Reuters reported that global miners and steel firms are locked in annual talks to settle iron ore term prices for the year starting April 1st 2009 and analysts are lowering their price forecasts as a slowing global economy is set to cut steel output sharply.
1. Merrill Lynch
We forecast a 30% drop, mainly because we expect the majors to delay projects and reduce production supply in order to support product prices. The market is more bearish at a 50% cut, which would take prices to below 2007/08 levels.
It would probably require a cut of more than 50% to begin troubling the producers.
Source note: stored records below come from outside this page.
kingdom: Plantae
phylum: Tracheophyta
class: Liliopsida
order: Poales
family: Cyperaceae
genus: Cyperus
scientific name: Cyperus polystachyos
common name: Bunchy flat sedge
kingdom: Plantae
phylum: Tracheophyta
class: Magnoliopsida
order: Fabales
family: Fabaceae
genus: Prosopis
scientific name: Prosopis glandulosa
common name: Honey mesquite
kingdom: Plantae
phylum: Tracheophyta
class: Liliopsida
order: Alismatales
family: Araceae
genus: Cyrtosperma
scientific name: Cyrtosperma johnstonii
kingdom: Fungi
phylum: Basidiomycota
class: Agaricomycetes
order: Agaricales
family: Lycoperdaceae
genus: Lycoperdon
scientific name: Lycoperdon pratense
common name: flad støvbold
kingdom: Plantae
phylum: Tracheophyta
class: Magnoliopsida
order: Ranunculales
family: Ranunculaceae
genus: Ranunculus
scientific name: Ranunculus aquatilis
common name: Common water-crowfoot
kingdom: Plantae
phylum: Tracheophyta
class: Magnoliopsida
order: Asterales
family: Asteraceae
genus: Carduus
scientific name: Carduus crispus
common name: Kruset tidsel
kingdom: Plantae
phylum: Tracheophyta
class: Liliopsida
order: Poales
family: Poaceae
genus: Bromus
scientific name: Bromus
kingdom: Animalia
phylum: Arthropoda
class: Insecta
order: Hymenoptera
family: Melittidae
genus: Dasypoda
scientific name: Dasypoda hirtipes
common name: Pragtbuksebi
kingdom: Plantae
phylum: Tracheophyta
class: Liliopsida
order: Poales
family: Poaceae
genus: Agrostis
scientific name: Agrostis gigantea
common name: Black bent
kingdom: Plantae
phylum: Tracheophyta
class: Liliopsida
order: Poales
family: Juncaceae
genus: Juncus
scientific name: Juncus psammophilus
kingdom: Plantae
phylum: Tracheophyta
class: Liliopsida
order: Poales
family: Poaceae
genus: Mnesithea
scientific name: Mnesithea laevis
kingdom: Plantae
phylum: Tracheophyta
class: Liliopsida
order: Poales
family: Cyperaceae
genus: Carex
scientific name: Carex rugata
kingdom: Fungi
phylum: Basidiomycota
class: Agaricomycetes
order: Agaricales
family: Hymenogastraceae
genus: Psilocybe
So the likely range of contract price outcomes for these negotiations is a 30% to 70% decline YoY."
2. Deutsche Bank:
Against the backdrop of plunging global steel production, producer curtailments and a moribund spot price, the Chinese will take the price down closer to 2007 levels.
3. Macquarie:
This reflects the reality of an oversupplied iron ore market and a 2009 steel market substantially weaker than we had previously thought.
Our forecasts assume that prices do not fully roll back to 2007 levels. This is due to the fact that the major producers have taken steps to quickly adjust supply with demand and also due to a sharp downward adjustment in domestically produced iron ore in China.
4. Goldman Sachs JBWere:
Global seaborne trade in iron ore is expected to contract by almost 70 million tonnes this year, with all major iron ore importing regions expected to register large double digit percentage falls in crude steel production.
We believe the major contract suppliers of iron ore will eventually be forced to concede bigger than previously expected price cuts in order to compete with spot suppliers.